Angelini and Matte Groups to Invest US$3 Billion This Year in the Forestry Sector, with a Strong Focus on Brazil
Despite global uncertainty due to trade wars, Chile's leading forestry groups will continue investing in expanding their businesses. The Angelini and Matte families will disburse just over US$3 billion this year in the forestry industry through their companies Arauco and Empresas CMPC, respectively.
At least half of these resources will be allocated to Brazil, where they are driving multi-million-dollar projects to increase pulp production. In that country, besides forest land, the firms have found security and support from authorities to develop their plans more expediently, unlike in Chile, as they have acknowledged.
La Papelera
Empresas CMPC operates in 12 countries with industrial, commercial, or innovation facilities. One of these is Brazil, where it arrived in 2009 and has invested over US$6 billion. There, it produces pulp at its Guaíba plant, its largest-capacity facility, and also participates in the tissue and biopackaging businesses.
In late April 2024, the company announced the start of evaluating a plan worth over US$4.5 billion to expand pulp production in Rio Grande do Sul, Brazil. This is the Natureza project, which, although not yet approved by the company's board, "is in full progress, in engineering, obtaining permits, and securing more land to plant the project's forest base," stated La Papelera's president, Bernardo Larraín Matte, last Thursday upon assuming his new role.
On that occasion, CMPC announced it will invest around US$700 million this year, of which US$220 million is for pulp industrial operations, US$280 million for plantations and increasing availability in Brazil—including Natureza—US$65 million for packaging, and US$120 million for Softys.
Geographically, investments for 2025 will be distributed as 50% for Brazil, 40% to 45% for Chile, and 5% for other markets.
The Matte-owned firm has a forest estate of 1.34 million hectares, both owned and under agreements. Of these, 509,078 hectares are in Brazil, according to the company's 2024 report.
Another 741,881 hectares are located in Chile, and 94,297 hectares in Argentina.
Arauco
Empresas Copec, part of the Angelini Group, reported that this year it will invest US$3.014 billion, a 41.2% increase compared to 2024. Of this, 79.2% (around US$2.387 billion) will go to the forestry sector, and 19.1% to the energy sector.
Arauco, the group's forestry subsidiary, has production facilities in 11 countries, including Brazil, where it owns four panel plants and one resin plant.
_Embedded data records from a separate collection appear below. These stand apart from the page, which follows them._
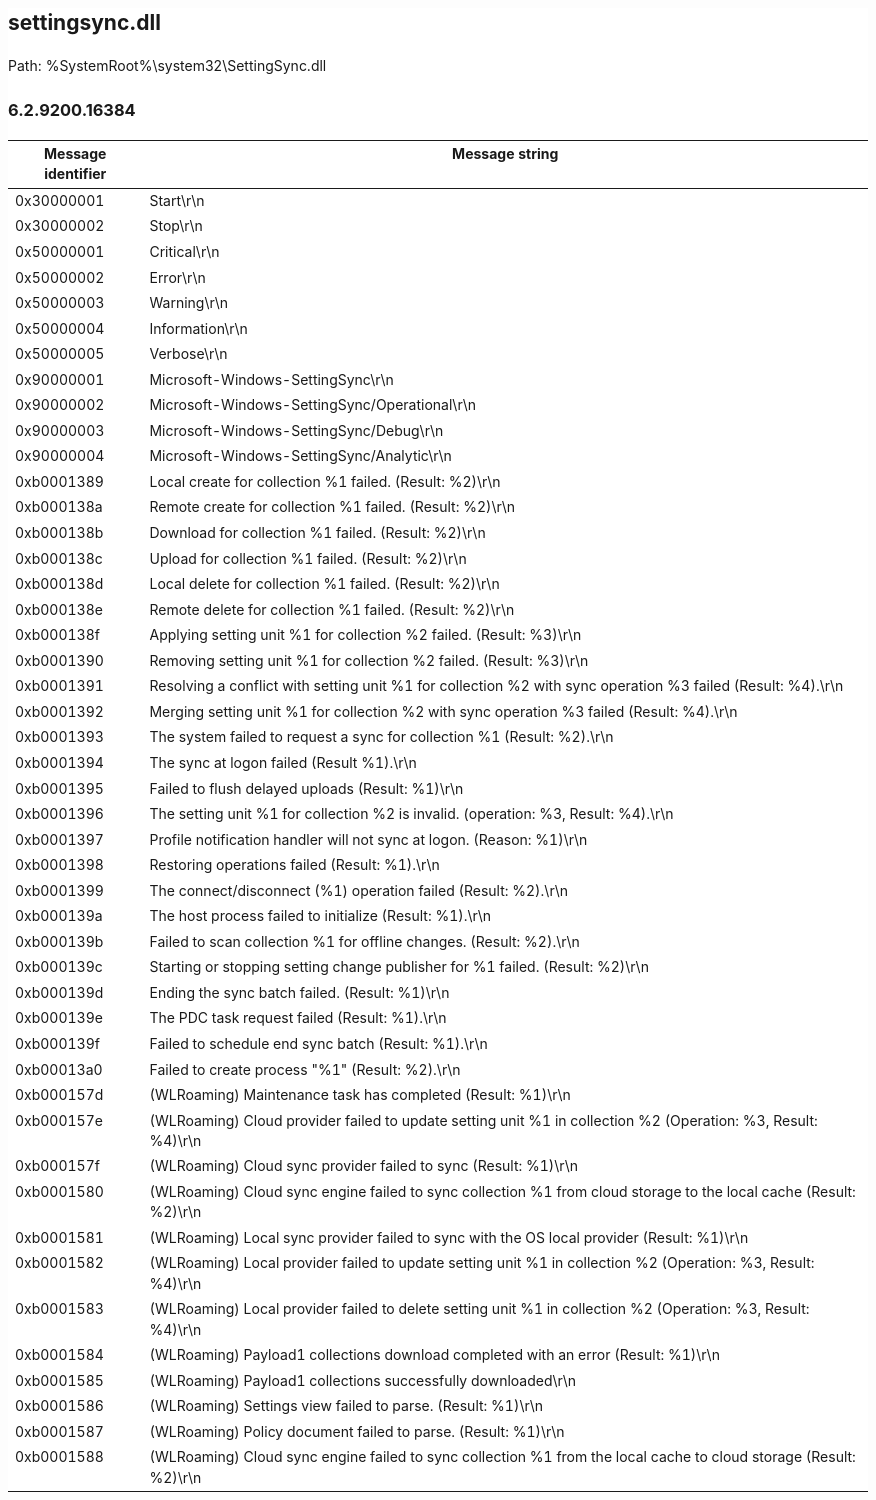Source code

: ## settingsync.dll

Path: %SystemRoot%\system32\SettingSync.dll

### 6.2.9200.16384

Message identifier | Message string
--- | ---
0x30000001 | Start\r\n
0x30000002 | Stop\r\n
0x50000001 | Critical\r\n
0x50000002 | Error\r\n
0x50000003 | Warning\r\n
0x50000004 | Information\r\n
0x50000005 | Verbose\r\n
0x90000001 | Microsoft-Windows-SettingSync\r\n
0x90000002 | Microsoft-Windows-SettingSync/Operational\r\n
0x90000003 | Microsoft-Windows-SettingSync/Debug\r\n
0x90000004 | Microsoft-Windows-SettingSync/Analytic\r\n
0xb0001389 | Local create for collection %1 failed. (Result: %2)\r\n
0xb000138a | Remote create for collection %1 failed. (Result: %2)\r\n
0xb000138b | Download for collection %1 failed. (Result: %2)\r\n
0xb000138c | Upload for collection %1 failed. (Result: %2)\r\n
0xb000138d | Local delete for collection %1 failed. (Result: %2)\r\n
0xb000138e | Remote delete for collection %1 failed. (Result: %2)\r\n
0xb000138f | Applying setting unit %1 for collection %2 failed. (Result: %3)\r\n
0xb0001390 | Removing setting unit %1 for collection %2 failed. (Result: %3)\r\n
0xb0001391 | Resolving a conflict with setting unit %1 for collection %2 with sync operation %3 failed (Result: %4).\r\n
0xb0001392 | Merging setting unit %1 for collection %2 with sync operation %3 failed (Result: %4).\r\n
0xb0001393 | The system failed to request a sync for collection %1 (Result: %2).\r\n
0xb0001394 | The sync at logon failed (Result %1).\r\n
0xb0001395 | Failed to flush delayed uploads (Result: %1)\r\n
0xb0001396 | The setting unit %1 for collection %2 is invalid. (operation: %3, Result: %4).\r\n
0xb0001397 | Profile notification handler will not sync at logon. (Reason: %1)\r\n
0xb0001398 | Restoring operations failed (Result: %1).\r\n
0xb0001399 | The connect/disconnect (%1) operation failed (Result: %2).\r\n
0xb000139a | The host process failed to initialize (Result: %1).\r\n
0xb000139b | Failed to scan collection %1 for offline changes. (Result: %2).\r\n
0xb000139c | Starting or stopping setting change publisher for %1 failed. (Result: %2)\r\n
0xb000139d | Ending the sync batch failed. (Result: %1)\r\n
0xb000139e | The PDC task request failed (Result: %1).\r\n
0xb000139f | Failed to schedule end sync batch (Result: %1).\r\n
0xb00013a0 | Failed to create process "%1" (Result: %2).\r\n
0xb000157d | (WLRoaming) Maintenance task has completed (Result: %1)\r\n
0xb000157e | (WLRoaming) Cloud provider failed to update setting unit %1 in collection %2 (Operation: %3, Result: %4)\r\n
0xb000157f | (WLRoaming) Cloud sync provider failed to sync (Result: %1)\r\n
0xb0001580 | (WLRoaming) Cloud sync engine failed to sync collection %1 from cloud storage to the local cache (Result: %2)\r\n
0xb0001581 | (WLRoaming) Local sync provider failed to sync with the OS local provider (Result: %1)\r\n
0xb0001582 | (WLRoaming) Local provider failed to update setting unit %1 in collection %2 (Operation: %3, Result: %4)\r\n
0xb0001583 | (WLRoaming) Local provider failed to delete setting unit %1 in collection %2 (Operation: %3, Result: %4)\r\n
0xb0001584 | (WLRoaming) Payload1 collections download completed with an error (Result: %1)\r\n
0xb0001585 | (WLRoaming) Payload1 collections successfully downloaded\r\n
0xb0001586 | (WLRoaming) Settings view failed to parse. (Result: %1)\r\n
0xb0001587 | (WLRoaming) Policy document failed to parse. (Result: %1)\r\n
0xb0001588 | (WLRoaming) Cloud sync engine failed to sync collection %1 from the local cache to cloud storage (Result: %2)\r\n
A significant portion of the funds will go toward advancing the construction of the Sucuriú pulp project in that country. This is a US$4.6 billion investment, the largest in the company's history, whose groundbreaking took place this month. The plant will have an annual production capacity of 3.5 million tons of pulp and will be built in the city of Inocência, in Mato Grosso do Sul state.
For 2025 alone, the Sucuriú project has committed capital investments of US$1.3 billion, with US$1.8 billion planned for 2026, according to a recent presentation by Empresas Copec.
One of Arauco's first steps in Brazil was in 2005, when it acquired 100% of LD Forest Products S.A., a forestry company in Paraná state, which had 43,000 hectares of land, of which 25,800 hectares were forest plantations. Since then, the company has carried out various transactions in that country totaling around US$700 million.
Arauco has a forest estate of nearly 1.66 million hectares, of which 1.45 million hectares are owned and the rest leased, distributed across Chile, Uruguay, Brazil, and Argentina, according to the company's latest report.
In Brazil, it owns only 61,428 hectares, while in Chile it controls just over one million hectares. However, in the Brazilian market, it leases 152,024 hectares, surpassing all other countries (23,527 hectares in Chile).